▸ **Problem statement**
Only the lines of the listing below that run from the line with "html: none ->" through the line with "color: #22c55e ->" are to be set down, word for word. Pictures stay out.

▸ **Extracted information**
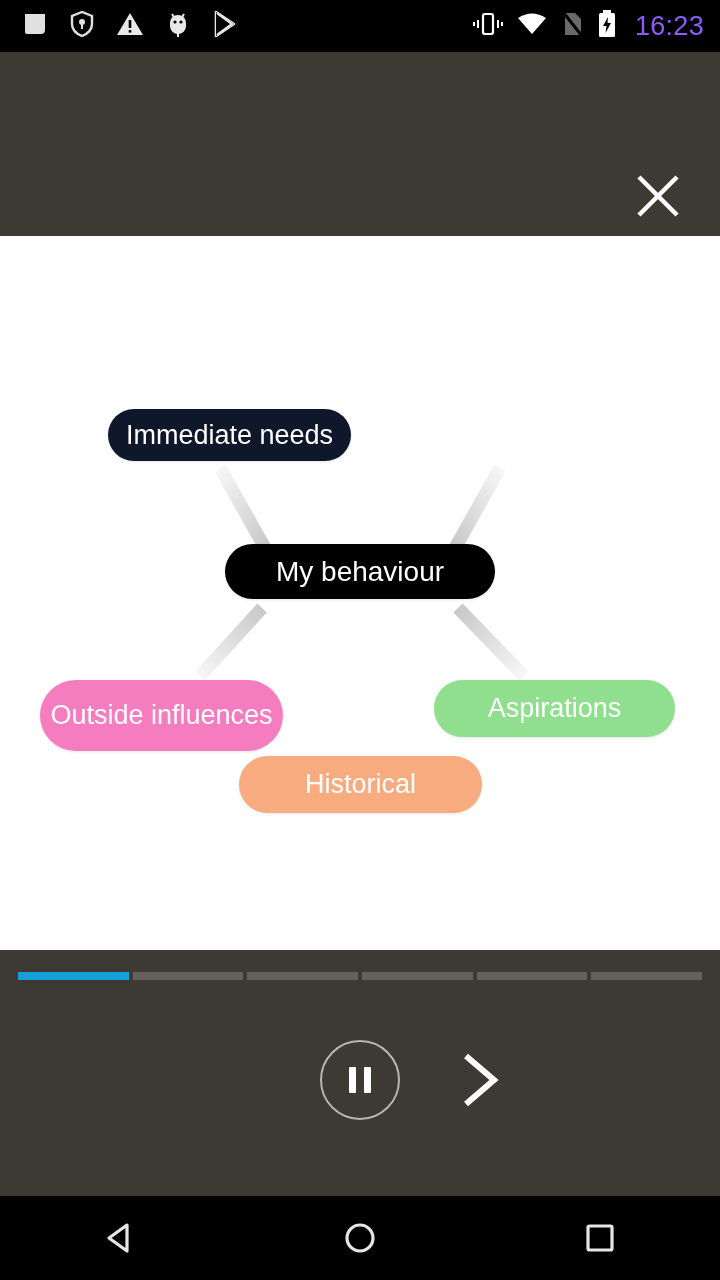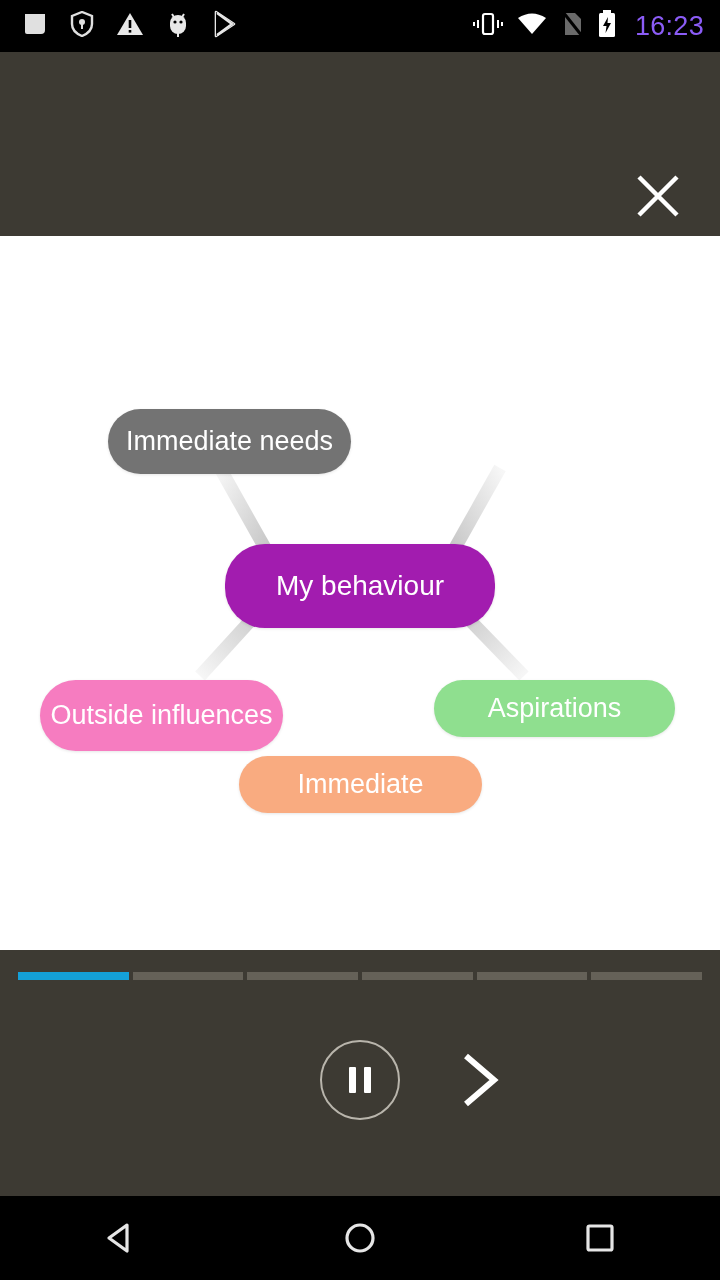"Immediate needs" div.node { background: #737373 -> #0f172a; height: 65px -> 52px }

---

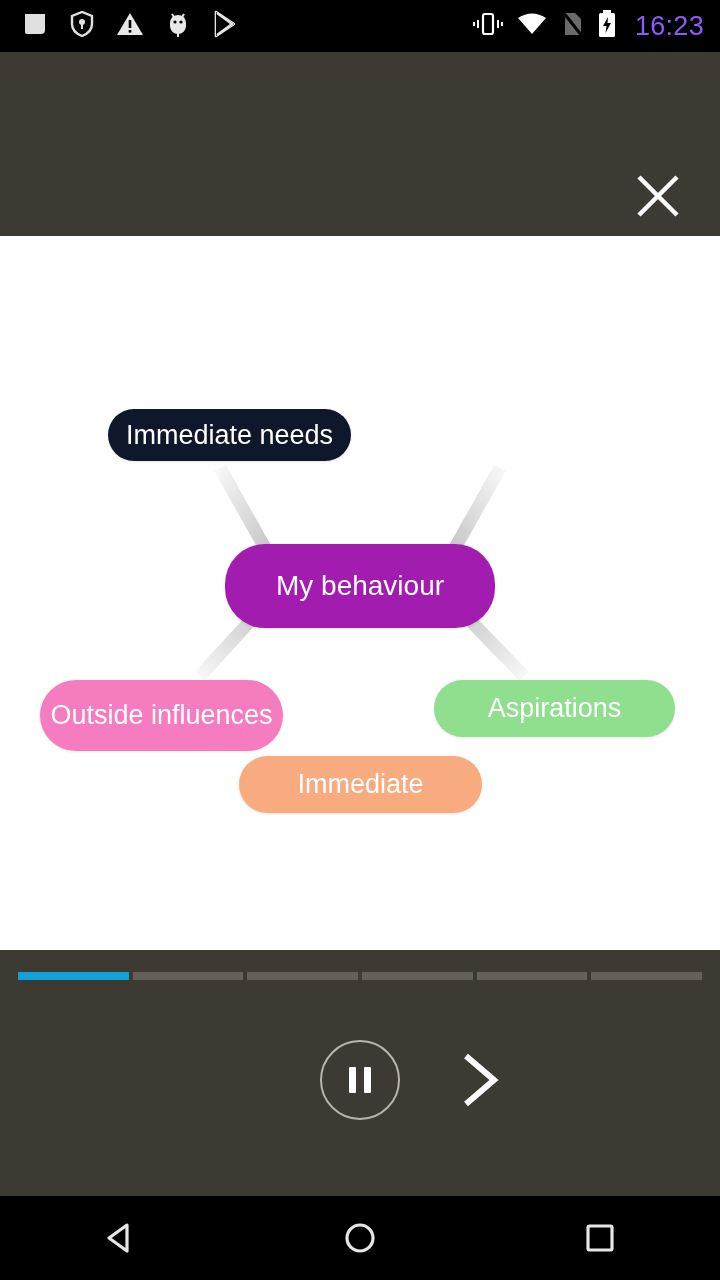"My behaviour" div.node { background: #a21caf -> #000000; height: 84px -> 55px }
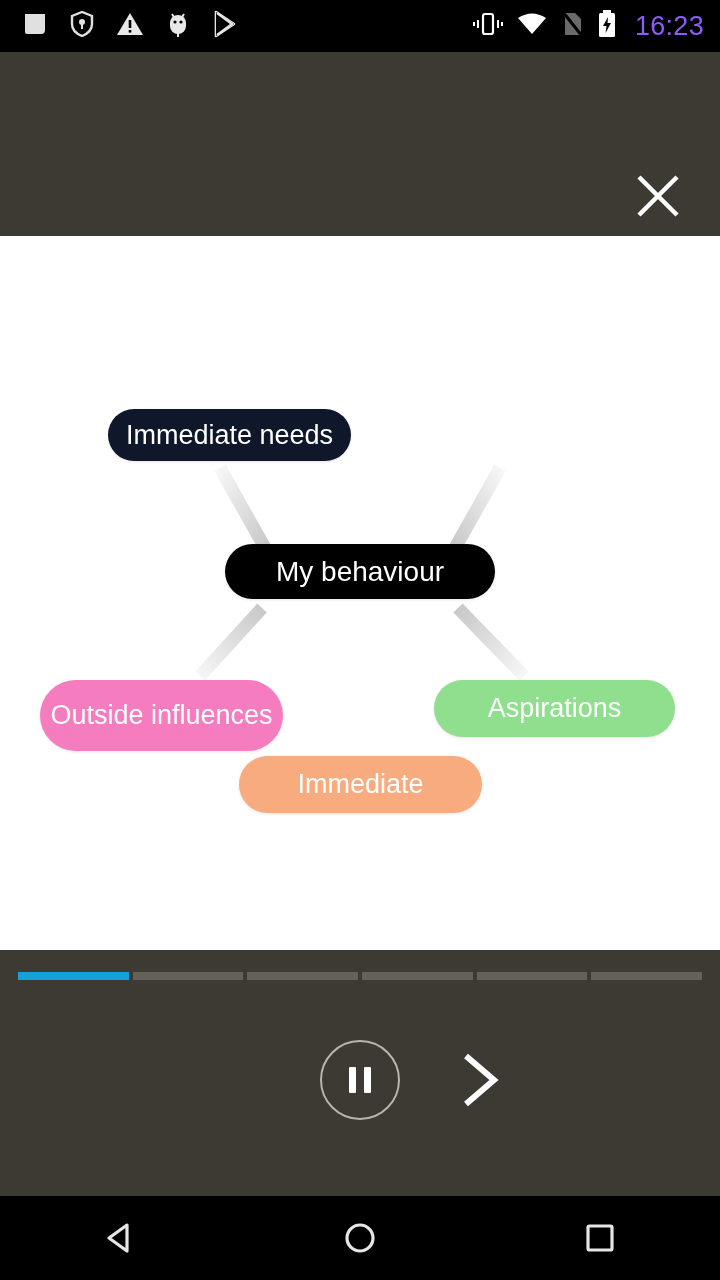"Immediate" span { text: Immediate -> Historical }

==

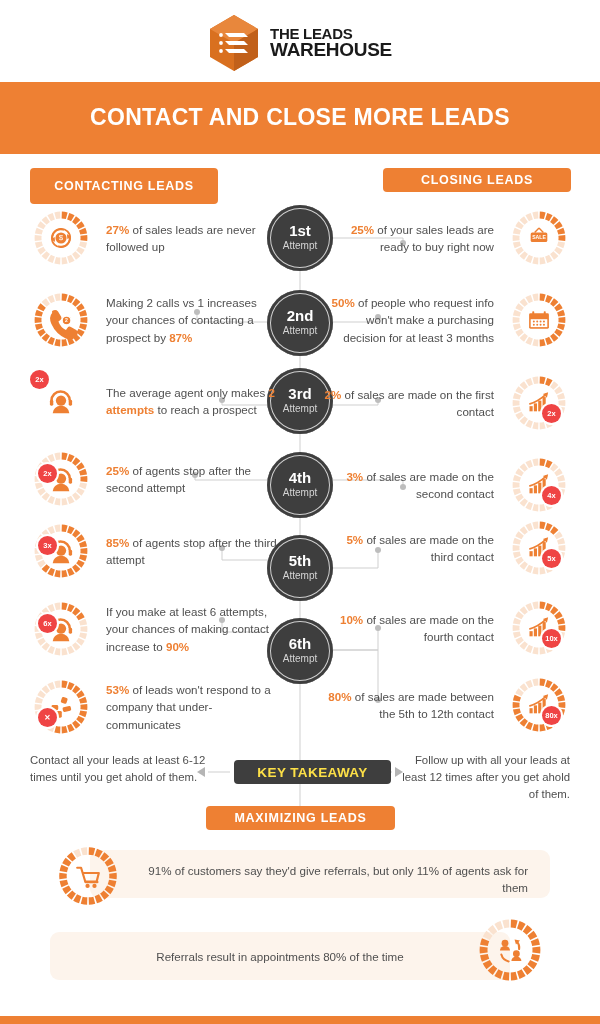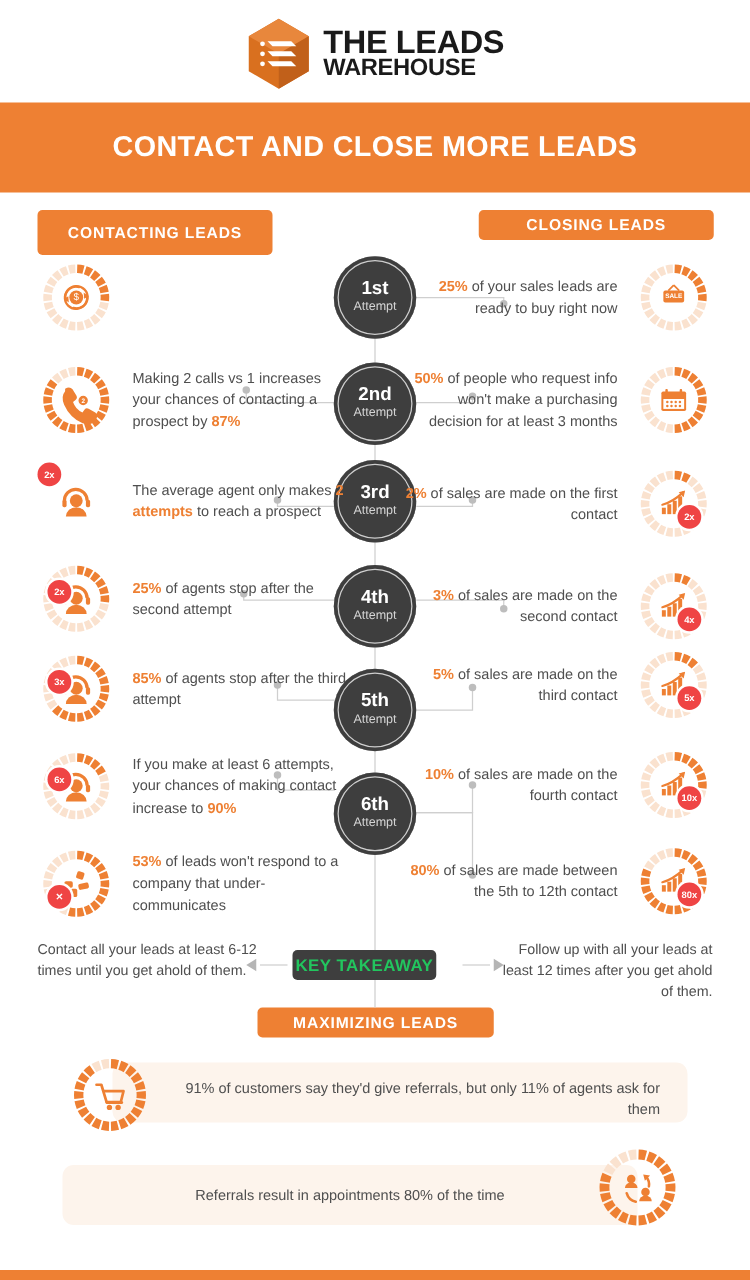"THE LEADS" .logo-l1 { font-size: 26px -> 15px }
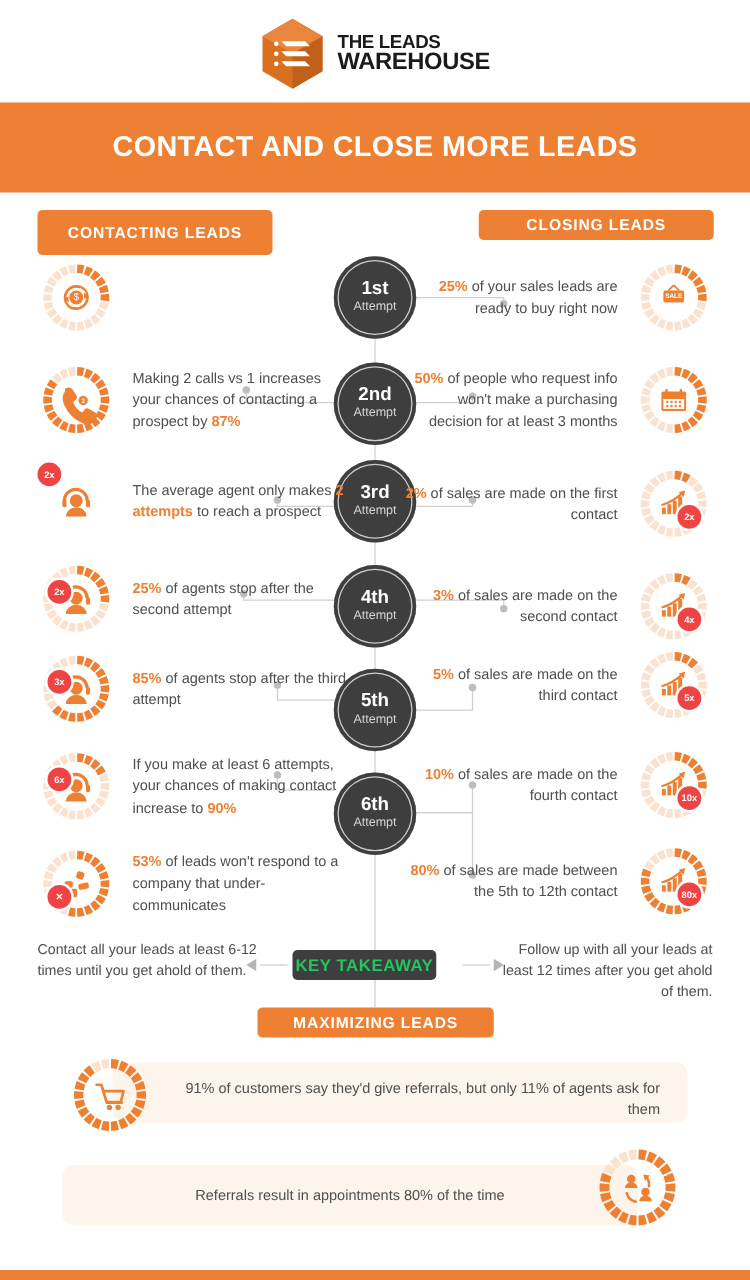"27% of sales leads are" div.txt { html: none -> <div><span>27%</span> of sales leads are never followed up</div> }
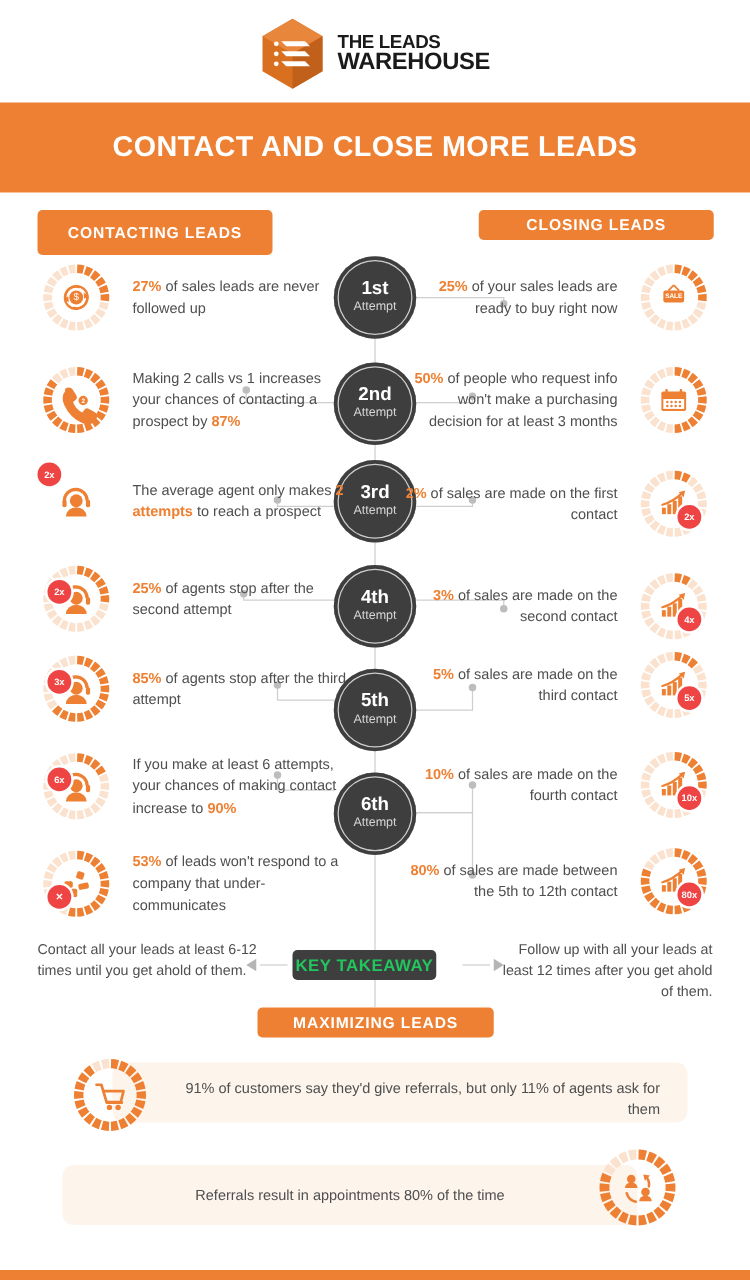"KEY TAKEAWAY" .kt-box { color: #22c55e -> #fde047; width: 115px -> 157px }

▸ **Response box**
"27% of sales leads are" div.txt { html: none -> <div><span>27%</span> of sales leads are never followed up</div> }
"KEY TAKEAWAY" .kt-box { color: #22c55e -> #fde047; width: 115px -> 157px }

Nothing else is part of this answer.